Campus master plans are only as good as the follow-up to
implement them. How might this latest master plan by CSU
change downtown Cleveland’s skyline and improve the
urban educational and campus life experiences for its
growing student population? (Ian Meadows).

Until recently, there has been only one publicly funded medical school in Northeast Ohio — the Northeast Ohio Medical University (NEOMED) far away in Rootstown, between Akron and Youngstown.

So CSU joined with NEOMED to create the NEOMED-CSU Partnership for Urban Health, which has its physical presence in the 2015-built, $48 million Center for Innovations in Medical Professions Building at the southwest corner of Euclid Avenue and East 22nd Street.
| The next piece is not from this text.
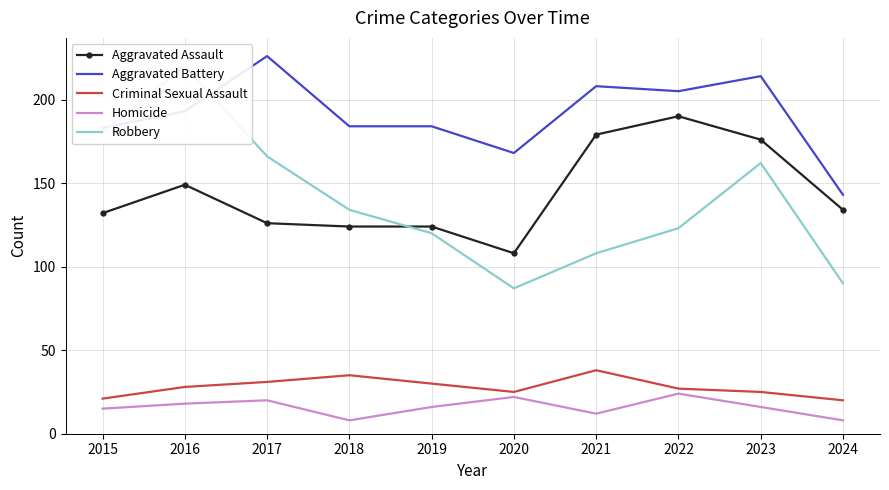

How many interior local valleys does the Aggravated Battery series have?

2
As a result of Faison’s hiring, look for a significant new medical school and research buildings to be included in CSU’s upcoming master plan, said one of the two sources. The new medical school and research facilities could feature thousands of students and research jobs and be a magnet for many millions of dollars of state and federal funding for education and research.

CSU’s strengthened effort in the healthcare field is intended to provide a steady and voluminous supply of students and interns for Greater Cleveland’s large medical institutions. And it will likely strengthen the region’s already robust healthcare research scene.